Document passage Start Marker

Understanding Ceph Architecture: RADOS, OSD, Monitor, and Data Mapping
The article provides a comprehensive overview of Ceph’s distributed storage architecture, explaining the roles of RADOS, OSD, Monitor, and Metadata Cluster, and detailing the three-step data mapping process from file to object, to placement group, and finally to OSD storage.
Ceph started in 2004 as a unified distributed storage system designed for excellent performance, reliability, and scalability.
When using the RADOS system, a client program obtains the ClusterMap by interacting with OSDs or Monitors, computes the object’s storage location locally, and then communicates directly with the appropriate OSD to perform data operations, eliminating the need for a separate metadata server during normal access.
The ClusterMap is updated only when the system state changes, which typically occurs in two cases: an OSD failure or an expansion of the RADOS cluster. These events are far less frequent than client data accesses.
OSDs rely on the underlying filesystem’s extended attributes (Xattrs) to record object state and metadata. ext4 provides only 4 KB, XFS up to 64 KB, while Btrfs has no limit but is considered less stable; production deployments usually prefer XFS, with Btrfs used for testing.

Document passage End Marker
Dataset Start Marker

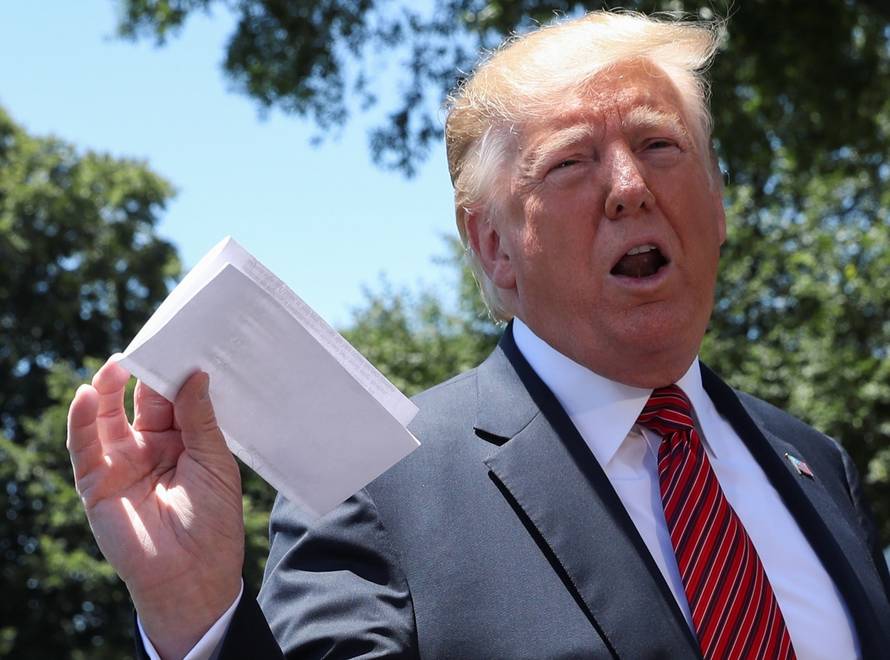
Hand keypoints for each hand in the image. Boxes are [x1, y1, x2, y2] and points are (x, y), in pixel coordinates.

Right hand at [67, 357, 243, 658]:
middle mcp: (150, 446)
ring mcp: (121, 462)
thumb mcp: (215, 462)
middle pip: (140, 400)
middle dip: (142, 373)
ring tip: (117, 364)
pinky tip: (89, 394)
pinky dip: (82, 419)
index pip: (172, 397)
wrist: (193, 573)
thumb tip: (196, 374)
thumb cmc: (214, 520)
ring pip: (107, 416)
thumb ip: (200, 419)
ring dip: (108, 388)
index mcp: (183, 440)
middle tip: (149, 344)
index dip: (173, 371)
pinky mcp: (96, 481)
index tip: (179, 340)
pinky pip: (84, 445)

Dataset End Marker

Required tasks:
1 > Copy the part of the Ceph architecture text above that opens with the words containing "Understanding Ceph Architecture: RADOS, OSD, Monitor, and" and closes with "to OSD storage.".
2 > List every filesystem that the Ceph architecture text above names.

Task answers:
1 >
Understanding Ceph Architecture: RADOS, OSD, Monitor, and Data Mapping
The article provides a comprehensive overview of Ceph’s distributed storage architecture, explaining the roles of RADOS, OSD, Monitor, and Metadata Cluster, and detailing the three-step data mapping process from file to object, to placement group, and finally to OSD storage.

2 >
ext4
XFS
Btrfs